"The ongoing cautious monetary policy along with prudent fiscal and macroprudential policies are having a favorable impact on inflation, especially inflation excluding energy and food, which are core inflation indicators, excluding energy and food products. Yet uncertainty in global markets and elevated food prices necessitates maintaining the cautious stance in monetary policy. Accordingly, the committee has decided to keep interest rates at current levels," the bank stated.
"Future monetary policy decisions will be conditional on the improvements in the inflation outlook," the bank added.
It was not predicted by economists that the CBRT would cut interest rates prior to the U.S. Federal Reserve's (Fed) decision to avoid the already strong dollar increasing further against the Turkish lira.
Özden Öntürk, a research expert at ATIG Investment said the market did not expect any change in the interest rate due to the outlook on inflation and pressure on the bank. "The bank has already cut interest rates in recent months and that limits any further move," Öntürk said.
The lira held at about 2.61 to the dollar after the announcement.

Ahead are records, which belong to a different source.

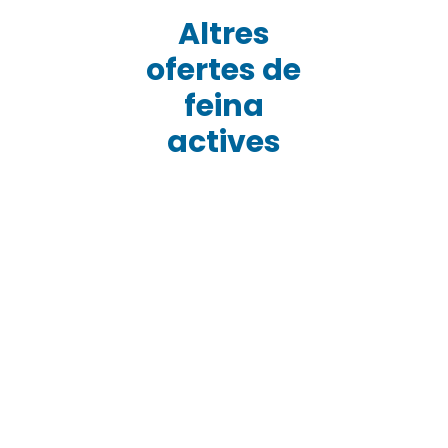
Altres
ofertes de
feina
actives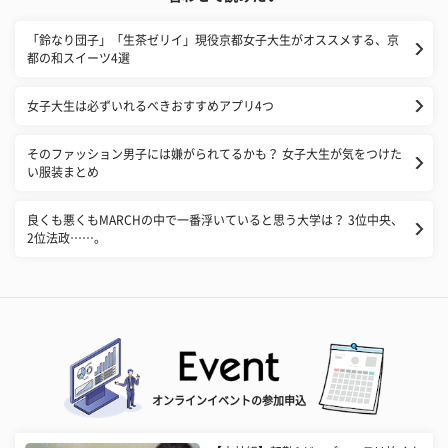
「鈴なり団子」「生茶ゼリイ」現役京都女子大生がオススメする、京
都の和スイーツ4選
女子大生は必ずいれるべきおすすめアプリ4つ
そのファッション男子には嫌がられてるかも？ 女子大生が気をつけた
い服装まとめ
良くも悪くもMARCHの中で一番浮いていると思う大学は？ 3位中央、
2位法政……。
オンラインイベントの参加申込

Interest rates have been a topic of heated controversy between the government and the central bank since early this year, when Erdoğan criticized the bank for keeping interest rates high. Erdoğan has since claimed on a number of occasions that the rates were limiting economic growth.

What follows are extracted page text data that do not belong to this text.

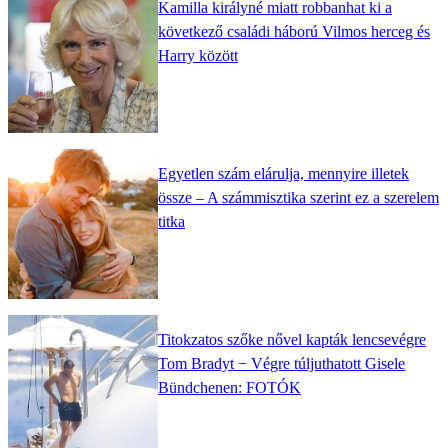
Kamilla királyné miatt robbanhat ki a
következő családi háború Vilmos herceg és
Harry között
Egyetlen szám elárulja, mennyire illetek
össze – A számmisztika szerint ez a szerelem
titka
Titokzatos szőke nővel kapták lencsevégre
Tom Bradyt − Végre túljuthatott Gisele
Bündchenen: FOTÓK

Consumer price inflation in Turkey rose less than analysts had forecasted in February, according to the Turkish Statistical Institute. The Consumer Price Index rose 0.71 percent from 1.1 percent in the preceding month and the annual rate of inflation was 7.55 percent.

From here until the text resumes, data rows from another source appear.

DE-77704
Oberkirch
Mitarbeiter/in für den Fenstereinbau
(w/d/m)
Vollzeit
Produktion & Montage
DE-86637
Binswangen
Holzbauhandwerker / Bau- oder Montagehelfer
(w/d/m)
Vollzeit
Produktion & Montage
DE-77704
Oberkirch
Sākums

The government has formulated a Medium Term Economic Plan that forecasts inflation reaching 6.3 percent by the end of the year.
Analysts feel that the goal is achievable and that further cuts in interest rates may be expected in the near future.
"With inflation improving this month, combined with an upbeat global risk appetite, we expect the central bank to continue cutting rates and narrowing the 'corridor,' or the band between the rates, next month and onward," Ziraat Securities economist Bora Tamer Yılmaz told Anadolu Agency.